The Injectrode: A Minimally Invasive Solution

The Injectrode device is revolutionizing treatment approaches with its innovative design and application process. Unlike traditional methods, the Injectrode can be implanted using a single 18-gauge needle, requiring only local anesthesia and avoiding the need for surgical incisions or sutures. Once placed next to the tibial nerve, the device's helical electrode anchors naturally in the tissue, establishing a reliable connection between the nerve and an external pulse generator. The generator emits stimulation signals aimed at restoring bladder function.

Dr. Stampas expresses optimism about the advancements this trial heralds. He elaborates, “We have consistently shown that tibial nerve stimulation can significantly alleviate medication dependence for bladder control in patients with spinal cord injury. However, finding a reliable non-surgical delivery method has been a challenge. I am thrilled by the small entry point for the procedure, as it promises to mitigate wound healing issues commonly faced by these patients.”

Key Challenges and Solutions

The co-investigator Dr. Ajai Sambasivan notes that accurately locating the nerve through ultrasound and confirming it with electrical test stimulation ensures straightforward placement of the Injectrode. The unique design of the device was crafted to allow it to be optimally positioned near the target nerve while maintaining a stable and consistent implant site.

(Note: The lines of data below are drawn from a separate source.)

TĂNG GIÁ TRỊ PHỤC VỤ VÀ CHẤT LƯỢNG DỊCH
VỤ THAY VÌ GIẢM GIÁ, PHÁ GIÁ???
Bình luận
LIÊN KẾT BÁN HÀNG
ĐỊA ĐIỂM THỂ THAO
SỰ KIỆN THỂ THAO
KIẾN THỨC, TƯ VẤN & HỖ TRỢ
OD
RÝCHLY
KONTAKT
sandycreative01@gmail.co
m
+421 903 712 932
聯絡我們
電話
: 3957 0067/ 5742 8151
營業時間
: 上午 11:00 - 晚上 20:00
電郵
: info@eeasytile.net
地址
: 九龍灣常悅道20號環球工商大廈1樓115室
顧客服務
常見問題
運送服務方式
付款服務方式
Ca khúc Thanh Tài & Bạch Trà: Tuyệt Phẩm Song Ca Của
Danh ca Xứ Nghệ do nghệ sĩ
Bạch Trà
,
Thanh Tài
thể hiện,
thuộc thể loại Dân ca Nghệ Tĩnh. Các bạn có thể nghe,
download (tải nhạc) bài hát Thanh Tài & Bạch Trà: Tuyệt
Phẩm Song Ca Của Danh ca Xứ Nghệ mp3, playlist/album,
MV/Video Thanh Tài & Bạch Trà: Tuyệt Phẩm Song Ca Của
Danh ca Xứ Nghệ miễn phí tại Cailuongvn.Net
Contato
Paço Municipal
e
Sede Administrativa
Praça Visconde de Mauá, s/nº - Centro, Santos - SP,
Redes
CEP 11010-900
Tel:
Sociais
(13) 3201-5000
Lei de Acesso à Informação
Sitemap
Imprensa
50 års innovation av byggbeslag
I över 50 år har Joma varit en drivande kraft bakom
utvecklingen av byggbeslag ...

The Injectrode is more than just a device; it represents a significant shift in treatment philosophy. “Our ambition is to empower patients right from the beginning of their treatment journey. This minimizes the need for invasive procedures and makes therapeutic options more accessible,” comments Neuronoff’s CEO, Manfred Franke. He emphasizes that the device aims to provide users the flexibility to participate in therapy within the comfort of their homes, enhancing their overall experience and quality of life.

Upcoming Study Details

As described in the ClinicalTrials.gov entry (NCT07264868), the trial will enroll 21 participants facing chronic spinal cord injury and neurogenic bladder. Over the study, patients are divided into three groups – unilateral active stimulation, bilateral active stimulation, and sham stimulation. The primary focus for evaluation will be device performance through safety metrics, stimulation accuracy, procedural viability, and acceptability from both physicians and patients. Additionally, assessments will gauge improvements in bladder function and the need for overactive bladder medication.

The data gleaned from this clinical trial is expected to be pivotal for future FDA submissions and the design of upcoming trials aimed at broader applications for the Injectrode platform.

About Neuronoff

Neuronoff is at the forefront of transforming pain management and neuromodulation strategies through its innovative platform. Based in Cleveland, Ohio, its technological advances promise to streamline treatment for multiple conditions spanning bladder issues to chronic pain—without the necessity for surgical means. The Injectrode device holds the potential to change the landscape of neuromodulation therapy permanently, marking a promising future for patients with neurogenic bladder and other related conditions.

Funding for this cutting-edge trial has been provided by various military health sectors, emphasizing a commitment to innovative care models tailored for those with spinal cord injuries. As participant recruitment continues, the medical community eagerly anticipates the insights that will emerge from the trial and how they could shape the future of neuromodulation therapies.